Por definição, qualquer movimento de massas é mais marcante do que uma cerimônia oficial detalhadamente planejada. Sendo assim, desde a concepção, o evento denominado “Democracia inabalada” já havia falhado no objetivo de mercar corações e mentes dos brasileiros.

Para além de avaliar o impacto da estratégia governista, entretanto, vale refletir sobre o fato de que essa se encontra no âmbito de uma batalha de narrativas que não poderia, simplesmente, ser deixada de lado pelo campo governista.
Assim, mesmo se lançando em uma tarefa quase impossível de ser vencida, o campo governista não tinha outra opção, senão a de lutar nessa batalha midiática. Caso não apresentasse sua versão da história, devidamente marcada por celebrações públicas grandiosas, o governo deixaria a população que o apoia sem argumentos que a validassem nesse posicionamento político. Abster-se, na guerra de narrativas, equivale a perdê-la.

Prova de que a ausência equivale à derrota antecipada foi o comportamento da oposição: simultaneamente ao evento do governo, sua contraofensiva foi lançada. Deixando de lado a natureza golpista dos eventos de janeiro de 2023, os porta-vozes da direita condenaram os governistas pelo suposto uso político do ato de repúdio à rebelião bolsonarista. Trata-se, portanto, de um protesto da oposição contra o protesto do governo, que, por sua vez, se voltava contra um protesto anterior, realizado pela oposição.

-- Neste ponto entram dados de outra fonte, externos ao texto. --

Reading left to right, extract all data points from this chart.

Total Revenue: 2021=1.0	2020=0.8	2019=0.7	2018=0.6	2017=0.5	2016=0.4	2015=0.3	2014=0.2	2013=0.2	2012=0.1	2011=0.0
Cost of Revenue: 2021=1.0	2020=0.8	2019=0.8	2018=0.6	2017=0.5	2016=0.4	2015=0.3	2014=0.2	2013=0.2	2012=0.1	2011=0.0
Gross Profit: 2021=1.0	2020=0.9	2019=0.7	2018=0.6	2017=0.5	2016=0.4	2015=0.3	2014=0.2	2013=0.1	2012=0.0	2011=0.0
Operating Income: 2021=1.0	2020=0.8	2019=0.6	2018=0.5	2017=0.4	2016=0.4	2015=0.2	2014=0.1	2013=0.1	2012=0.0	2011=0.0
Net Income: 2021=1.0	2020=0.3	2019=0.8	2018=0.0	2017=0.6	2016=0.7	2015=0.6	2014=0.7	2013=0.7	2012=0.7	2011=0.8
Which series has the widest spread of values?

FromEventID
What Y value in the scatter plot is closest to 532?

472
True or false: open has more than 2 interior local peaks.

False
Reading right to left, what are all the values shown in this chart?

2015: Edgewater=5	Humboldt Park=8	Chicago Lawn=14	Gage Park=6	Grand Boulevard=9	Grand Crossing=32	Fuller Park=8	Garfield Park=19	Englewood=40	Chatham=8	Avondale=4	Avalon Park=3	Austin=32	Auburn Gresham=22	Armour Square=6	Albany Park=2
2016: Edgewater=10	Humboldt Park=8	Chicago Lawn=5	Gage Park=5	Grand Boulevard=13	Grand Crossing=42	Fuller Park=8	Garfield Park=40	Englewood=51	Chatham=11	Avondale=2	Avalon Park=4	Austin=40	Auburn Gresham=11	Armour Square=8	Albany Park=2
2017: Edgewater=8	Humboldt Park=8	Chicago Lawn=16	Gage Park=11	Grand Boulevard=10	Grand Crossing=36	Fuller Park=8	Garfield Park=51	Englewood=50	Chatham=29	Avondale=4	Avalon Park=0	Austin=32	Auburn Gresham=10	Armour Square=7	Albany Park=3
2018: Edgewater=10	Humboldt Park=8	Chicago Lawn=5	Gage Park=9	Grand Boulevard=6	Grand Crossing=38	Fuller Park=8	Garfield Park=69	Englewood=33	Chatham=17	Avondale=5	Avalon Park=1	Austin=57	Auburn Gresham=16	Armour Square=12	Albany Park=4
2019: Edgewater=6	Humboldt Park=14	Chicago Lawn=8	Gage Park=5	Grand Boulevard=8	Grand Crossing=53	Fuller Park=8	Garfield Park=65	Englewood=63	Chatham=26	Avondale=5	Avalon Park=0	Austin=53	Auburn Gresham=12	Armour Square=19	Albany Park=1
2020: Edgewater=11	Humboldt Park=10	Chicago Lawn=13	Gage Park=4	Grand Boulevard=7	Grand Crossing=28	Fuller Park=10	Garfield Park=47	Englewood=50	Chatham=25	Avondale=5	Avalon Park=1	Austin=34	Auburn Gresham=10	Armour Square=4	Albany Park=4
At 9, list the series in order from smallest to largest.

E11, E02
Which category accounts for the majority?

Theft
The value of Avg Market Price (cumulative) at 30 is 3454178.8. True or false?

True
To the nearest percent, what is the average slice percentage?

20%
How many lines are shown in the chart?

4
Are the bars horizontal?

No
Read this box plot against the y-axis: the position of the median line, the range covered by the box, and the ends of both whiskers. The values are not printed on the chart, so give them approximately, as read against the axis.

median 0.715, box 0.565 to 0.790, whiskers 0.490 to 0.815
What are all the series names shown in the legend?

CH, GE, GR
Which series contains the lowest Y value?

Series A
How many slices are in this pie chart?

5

Não é fácil entender e menos ainda se engajar nessa disputa de narrativas que cada vez mais se afasta da realidade concreta. Porém, o preço da abstenção é a concessão da vitória – que, antes de ser política, é moral – ao oponente, com efeitos que se tornam mais impactantes com o tempo. Ao fim e ao cabo, todos esses discursos deságuam nas urnas – onde ninguém quer sair derrotado.